It's often said that the age of dogs can be better understood by multiplying their age, in human years, by seven. But is that really true?
Meg, my West Highland Terrier died a couple of months ago. She'd reached the grand old age of 19 years and four months.
A few days later, I was reminded of the oft-quoted statistic that every human year equates to seven dog years. This mental calculation looms more largely in an owner's mind as a dog gets older, and thoughts turn to how long the pet has left.
But if that stat were really true then Meg would have been 135 years old when she died, which seems very unlikely.
No human is known to have lived beyond 122.
So if the seven dog years to one human year is wrong how do we work out an accurate calculation?
Dogs are the most diverse species on the planet. They can vary in weight from 6 lb (3kg) to 200 lb (90kg) when fully grown and have widely differing body shapes and hair types.
This also means that there is a lot of variation among breeds in terms of life expectancy. And unexpectedly, small dogs like Meg live longer than big ones.
"If you think about statistical correlation between average life span and body size in mammals it generally tends to be positive - gorillas, elephants and whales are much longer lived than shrews, voles and mice," says Daniel Promislow, professor of genetics at the University of Georgia.
That would lead you to believe that Great Danes would live longer than Chihuahuas but it's the other way round.
Promislow has his own theory why this is.
"The disease that shows the strongest correlation with size is cancer," he says.
"We know that cancer goes up even faster with age than mortality does. The rate of cancer increases very dramatically with age - the same as in humans."
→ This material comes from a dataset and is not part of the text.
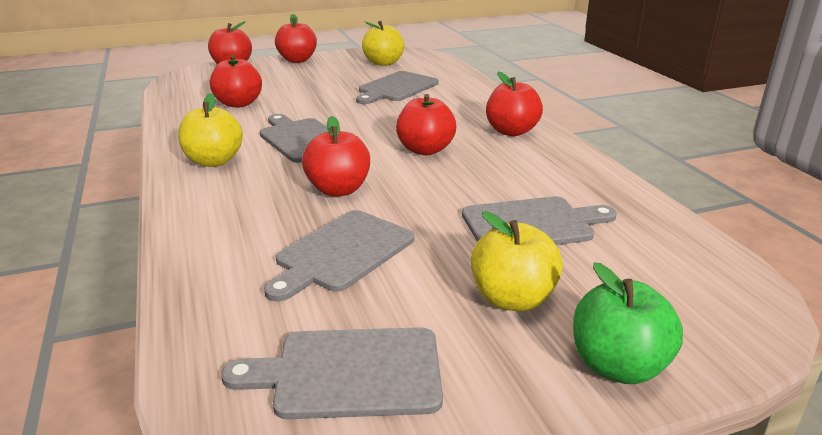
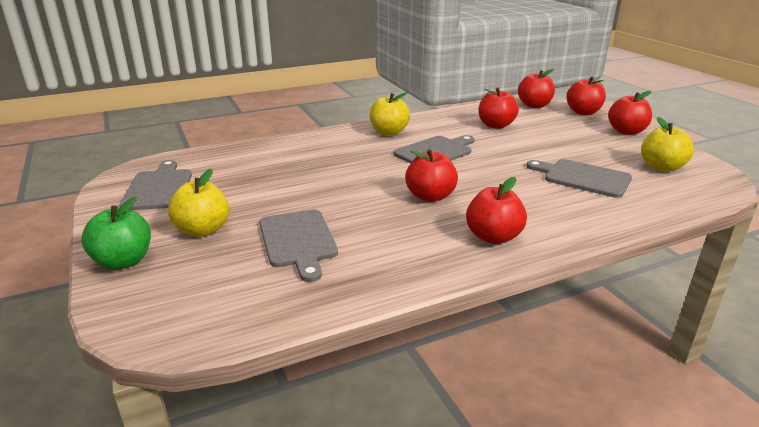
camera: 85 degrees right, 0 degrees up
grey cutting board [264,210,414,301] -> none
red apple [302,116,370,196] -> red apple moved to [518,69,555,108]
So it may be because the risk of cancer increases so much, and because large dogs are at such a higher risk of dying of cancer (roughly 50% chance), that large dogs generally have shorter lives than small dogs (roughly 10% chance of dying of cancer).
This is true despite the fact that small dogs reach adulthood faster than big dogs.
"Small dogs reach skeletal and reproductive maturity sooner than larger breeds. Once they've achieved those measures of adulthood they carry on to live longer," says Dr Kate Creevy, assistant professor of internal medicine at the University of Georgia.
In other words, small breeds have a shortened juvenile period and an extended adulthood.
Large dogs, on the other hand, may take two years to get to their fully mature skeletal body size and then they may only live another four or five years.
The Bulldog for example only lives on average until it's six years old whereas a Border Terrier lives on average to the age of 14.
What this means is that small dogs age more quickly than big dogs in their first couple of human years but slower than big dogs once they hit adulthood.
So, bizarrely, a small dog is older than a big dog at two human years - but younger at five.
"It doesn't happen in any other animal," says Kate Creevy. "There isn't any other species which has within a single species the same degree of size diversity that dogs have. It's possible that by creating all of these diversely sized dogs that we unmasked this ageing phenomenon."
She argues that if scientists genetically engineered one cow weighing 20 lbs at adulthood and another at 2,000 lbs then the same thing could happen in cows.
Nobody knows where the seven dog years to one human years theory came from or at least no-one is claiming responsibility for it. It first appeared in maths text books in the 1960s and questions were set asking children to calculate the age of a dog using the 7:1 ratio.
For the dog species as a whole it's not a bad estimate at all.
If you factor in the varying rates of ageing in early part of a dog's life and the differing life expectancies a more accurate estimate across all breeds would be six dogs years to one human year.
However if you look at opposing ends of the spectrum a Bulldog will age an average of 13 years per human year whereas for a Miniature Dachshund it's just over four years.
And Meg, my Westie? She was not 135 but 109 when she passed away, the calculator suggests - ancient in human terms, but not unheard of. I think she'd have settled for that.